# how do you get your firewood out of the woods?



## dvellone (Nov 10, 2008)

I have some acreage and have been getting my firewood out so far by wheelbarrow and planks when it's not too far, and by renting a tractor for the longer hauls. 
I can't say that the tractor was that efficient since I've had to use the small loader. I didn't have a trailer and the smallish machine wouldn't skid worth a darn.
I tried a skid steer but the clearance wasn't nearly enough and I spent more time trying to get access and unstuck.
I've been told that a utility-grade atv and trailer is real versatile.
Bobcat's "toolcat" really looks like a great machine since I can also hook up a blower to clean the driveway and it take many attachments but it's design looks like it might be troublesome on uneven ground. Also it doesn't have the greatest clearance.

So, what do you use and how do you like it?


----------



## polaris (Nov 10, 2008)

4wd tractor w/lrg. bucket, Kawasaki mule 3010 with bed side rail extentions and sometimes an atv with a small trailer. Anyone of these will also pull your logsplitter and other tools in as well.


----------



## CowboyAndy (Nov 10, 2008)

with this:







its old and falling apart, so it doesnt matter if I hit trees and scrape branches down the side of it. 
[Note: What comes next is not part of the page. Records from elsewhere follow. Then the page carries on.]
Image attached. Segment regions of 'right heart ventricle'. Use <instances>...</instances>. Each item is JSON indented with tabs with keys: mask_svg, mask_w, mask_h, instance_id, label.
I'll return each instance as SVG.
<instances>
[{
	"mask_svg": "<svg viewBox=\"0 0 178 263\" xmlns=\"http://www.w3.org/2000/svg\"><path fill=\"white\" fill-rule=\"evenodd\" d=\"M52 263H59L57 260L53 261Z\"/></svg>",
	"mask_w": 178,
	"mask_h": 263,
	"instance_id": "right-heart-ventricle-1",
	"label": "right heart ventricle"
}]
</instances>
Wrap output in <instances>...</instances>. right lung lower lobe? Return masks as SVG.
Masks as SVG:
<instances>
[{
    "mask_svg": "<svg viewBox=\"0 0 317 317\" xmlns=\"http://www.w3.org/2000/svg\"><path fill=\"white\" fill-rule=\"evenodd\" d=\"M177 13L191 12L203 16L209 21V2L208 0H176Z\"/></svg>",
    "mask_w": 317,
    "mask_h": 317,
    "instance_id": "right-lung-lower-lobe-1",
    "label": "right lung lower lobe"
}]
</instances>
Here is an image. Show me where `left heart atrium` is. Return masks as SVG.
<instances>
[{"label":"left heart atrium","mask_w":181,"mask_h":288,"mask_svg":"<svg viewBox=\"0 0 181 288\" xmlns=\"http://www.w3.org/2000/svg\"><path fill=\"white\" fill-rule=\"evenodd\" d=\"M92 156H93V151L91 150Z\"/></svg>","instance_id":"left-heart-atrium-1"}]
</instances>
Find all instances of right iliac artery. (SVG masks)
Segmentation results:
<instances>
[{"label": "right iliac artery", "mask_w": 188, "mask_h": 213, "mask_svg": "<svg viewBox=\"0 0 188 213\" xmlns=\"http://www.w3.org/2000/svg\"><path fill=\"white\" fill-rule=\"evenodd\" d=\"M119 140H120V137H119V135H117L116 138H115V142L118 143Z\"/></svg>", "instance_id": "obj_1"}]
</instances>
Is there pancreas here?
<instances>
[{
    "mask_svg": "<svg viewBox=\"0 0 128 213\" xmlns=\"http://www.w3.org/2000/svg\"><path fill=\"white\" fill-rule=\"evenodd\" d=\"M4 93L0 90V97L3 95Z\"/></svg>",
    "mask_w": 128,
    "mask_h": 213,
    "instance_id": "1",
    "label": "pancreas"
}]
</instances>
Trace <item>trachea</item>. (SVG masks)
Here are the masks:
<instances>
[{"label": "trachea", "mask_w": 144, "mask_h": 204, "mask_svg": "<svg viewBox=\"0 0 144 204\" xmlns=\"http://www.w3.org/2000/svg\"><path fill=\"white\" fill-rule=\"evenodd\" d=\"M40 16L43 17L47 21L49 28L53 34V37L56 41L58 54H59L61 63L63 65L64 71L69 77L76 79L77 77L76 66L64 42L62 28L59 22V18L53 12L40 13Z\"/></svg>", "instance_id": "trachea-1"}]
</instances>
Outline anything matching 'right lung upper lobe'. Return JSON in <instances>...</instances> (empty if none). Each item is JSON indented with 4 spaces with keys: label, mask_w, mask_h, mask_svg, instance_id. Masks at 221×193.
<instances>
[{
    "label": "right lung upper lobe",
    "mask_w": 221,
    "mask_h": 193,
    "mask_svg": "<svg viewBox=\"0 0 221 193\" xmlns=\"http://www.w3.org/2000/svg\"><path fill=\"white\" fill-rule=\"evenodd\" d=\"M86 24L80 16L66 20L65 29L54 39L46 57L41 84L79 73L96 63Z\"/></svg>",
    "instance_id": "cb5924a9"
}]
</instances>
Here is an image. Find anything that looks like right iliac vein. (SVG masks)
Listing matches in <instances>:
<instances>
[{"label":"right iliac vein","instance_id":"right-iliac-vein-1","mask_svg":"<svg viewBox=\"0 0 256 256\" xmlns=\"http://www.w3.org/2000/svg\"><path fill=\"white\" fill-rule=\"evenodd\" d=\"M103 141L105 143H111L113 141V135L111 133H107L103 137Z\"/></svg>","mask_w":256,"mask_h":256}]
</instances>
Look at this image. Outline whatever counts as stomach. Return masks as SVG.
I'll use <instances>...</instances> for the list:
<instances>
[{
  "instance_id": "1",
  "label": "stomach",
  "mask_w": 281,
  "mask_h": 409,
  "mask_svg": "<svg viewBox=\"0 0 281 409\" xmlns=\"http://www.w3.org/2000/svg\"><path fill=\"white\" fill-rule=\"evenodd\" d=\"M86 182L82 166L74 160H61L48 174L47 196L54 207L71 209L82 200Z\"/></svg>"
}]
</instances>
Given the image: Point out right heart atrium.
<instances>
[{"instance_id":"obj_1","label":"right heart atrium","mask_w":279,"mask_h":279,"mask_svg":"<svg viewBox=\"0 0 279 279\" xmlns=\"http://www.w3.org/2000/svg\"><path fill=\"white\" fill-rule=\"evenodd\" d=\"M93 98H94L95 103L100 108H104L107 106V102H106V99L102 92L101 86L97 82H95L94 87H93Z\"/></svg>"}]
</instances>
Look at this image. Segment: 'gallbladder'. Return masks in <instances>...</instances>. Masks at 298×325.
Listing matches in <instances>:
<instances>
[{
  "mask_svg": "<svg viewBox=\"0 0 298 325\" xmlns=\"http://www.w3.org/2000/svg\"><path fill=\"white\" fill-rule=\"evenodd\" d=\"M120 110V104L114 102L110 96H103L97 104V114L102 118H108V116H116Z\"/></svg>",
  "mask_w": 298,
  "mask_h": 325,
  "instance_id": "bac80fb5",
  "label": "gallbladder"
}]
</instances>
Havent met a tree I havent been able to skid out yet... well, one we had to cut into 8 ft lengths, but you knwo what i mean...


----------



## Valhalla (Nov 10, 2008)

I use my JD X575 when it is wet or frozen, since it is 4X4. When it is dry, I fire up an old Allis-Chalmers. 

Yes, a good size trailer is a must.


----------



## smokinj (Nov 10, 2008)

I cut and splitt where it's at then hull it out


----------



## deadon (Nov 10, 2008)

I have an old 1994 Ford Ranger pickup. It used to be my main truck for on the road use until my son wrecked it and it was not repairable for the road so I converted it for woods use. It shows a lot of battle scars from the woods. I drilled, welded, and bolted the rear springs together and put a block between them and the frame very stiff riding but boy can I load the wood. Check your local junkyard for a 4X4 that is no longer roadworthy and make an offer. I have an F150 to haul on the main roads. My Ranger stays at my cabin which is were the woods are that I cut in. I have a winch for pulling logs and trees. Chains on the tires and it will go places you would not believe if you have the guts and no fear of bending some body parts.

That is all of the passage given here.